Thanks, let me give that a go! I thought it was the expected behaviour because the function applies the window_scale to height and width in a lot of places. Also, I would expect to see issues on the x axis as well if the problem was with how the texture was made available, wouldn't it be the case? In any case, it does break GLArea.
Created attachment 335139 [details] [review] This patch fixes GLArea by addressing Emanuele Aina's catch that buffer_scale had to be taken into consideration. I believe this patch is correct now. The code is already prepared to handle buffer and window having different scales. In our case, the textu If you look at the code that we are touching with this patch, it is always reasoning about sizes with window scale applied. For instance: dest.x = dx * window_scale; dest.y = dy * window_scale; dest.width = width * window_scale / buffer_scale; dest.height = height * window_scale / buffer_scale; Note that it removes the buffer scale and applies the window scale. When the clipped_src variables are created, everything also has window scale applied: int clipped_src_x = x + (dest.x - dx * window_scale); int clipped_src_y = y + (height - dest.height - (dest.y - dy * window_scale)); The only variable lacking it is height, and it has dest.height, which is window scale, being subtracted from it, which is probably not what we want. So I scaled it to window scale. It broke GLArea because it provides a buffer with a scale of 2 - which we then have to remove, so we would have this: int clipped_src_x = x + (dest.x - dx * window_scale); int clipped_src_y = y + (height * window_scale / buffer_scale - dest.height - (dest.y - dy * window_scale)); However, if you look at the definition of dest.height you'll see that we are now subtracting dest.height from… dest.height. So it turns out we do not want that bit, we should just do what we do for the x axis. The reason why it worked before is buffer_scale == window_scale. Does this make more sense to you?
> if you look at the definition of dest.height you'll see that we are now subtracting dest.height from… dest.height Yes and no. :) &dest is passed through gdk_rectangle_intersect() so dest.height may no longer have its original value.
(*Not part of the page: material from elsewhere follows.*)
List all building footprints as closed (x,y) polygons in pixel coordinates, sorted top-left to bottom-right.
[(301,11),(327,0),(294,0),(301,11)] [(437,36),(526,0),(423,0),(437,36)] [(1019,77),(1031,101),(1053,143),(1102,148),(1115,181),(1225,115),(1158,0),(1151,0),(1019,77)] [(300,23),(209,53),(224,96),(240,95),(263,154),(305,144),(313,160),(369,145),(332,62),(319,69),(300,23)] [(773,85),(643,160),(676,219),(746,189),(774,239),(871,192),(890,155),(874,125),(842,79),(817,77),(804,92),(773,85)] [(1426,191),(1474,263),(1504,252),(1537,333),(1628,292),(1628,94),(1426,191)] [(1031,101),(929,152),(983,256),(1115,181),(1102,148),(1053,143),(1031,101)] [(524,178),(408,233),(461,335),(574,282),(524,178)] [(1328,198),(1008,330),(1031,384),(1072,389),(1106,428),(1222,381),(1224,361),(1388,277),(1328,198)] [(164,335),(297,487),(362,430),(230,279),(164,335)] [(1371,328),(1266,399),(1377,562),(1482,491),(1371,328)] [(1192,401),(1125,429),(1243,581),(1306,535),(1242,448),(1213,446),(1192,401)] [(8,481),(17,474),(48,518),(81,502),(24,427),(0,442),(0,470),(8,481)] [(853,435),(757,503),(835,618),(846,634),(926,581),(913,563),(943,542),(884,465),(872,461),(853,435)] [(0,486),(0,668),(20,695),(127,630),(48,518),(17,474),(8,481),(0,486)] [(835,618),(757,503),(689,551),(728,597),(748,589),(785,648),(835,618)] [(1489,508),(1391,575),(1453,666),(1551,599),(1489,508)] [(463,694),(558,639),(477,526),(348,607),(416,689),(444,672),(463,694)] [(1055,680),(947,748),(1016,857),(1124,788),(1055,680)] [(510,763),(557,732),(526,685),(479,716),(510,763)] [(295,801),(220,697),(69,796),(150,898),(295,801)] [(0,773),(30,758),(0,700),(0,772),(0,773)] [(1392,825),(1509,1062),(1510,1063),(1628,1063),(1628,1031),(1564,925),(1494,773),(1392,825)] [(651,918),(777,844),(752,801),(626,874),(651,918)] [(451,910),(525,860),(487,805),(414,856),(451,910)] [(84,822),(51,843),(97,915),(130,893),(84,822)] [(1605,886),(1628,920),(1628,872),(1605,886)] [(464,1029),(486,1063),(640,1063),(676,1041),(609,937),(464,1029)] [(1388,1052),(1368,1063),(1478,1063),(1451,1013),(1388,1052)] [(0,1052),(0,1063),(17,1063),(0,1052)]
It would make sense to store the scaled `height` in a variable to be used to initialize dest.height and again in clipped_src_y.
Erm. You're right, of course! We need that calculation to get the offset right due to the y axis being flipped. Also, the x and y variables outside the parens are not scaled to window scale. OK. So perhaps the problem is the opposite: we should be using buffer_scale for all of this. This would make sense given we use these variables with buffer-scaled variables later on. I'll be back =)
Created attachment 335188 [details] [review] gl: Fix calculation of clipped source y coordinate OK, I think this is as far as I managed to go. I brought back the subtraction em mentioned, which we need for drawing clipped. I tried improving the naming of the variables, but I am afraid I am not being able to come up with a better way of structuring the code. Anyways, this makes our code work without breaking GLArea.
After additional investigation I did find an issue with my code, so I guess ebassi was right on the spot. Thanks!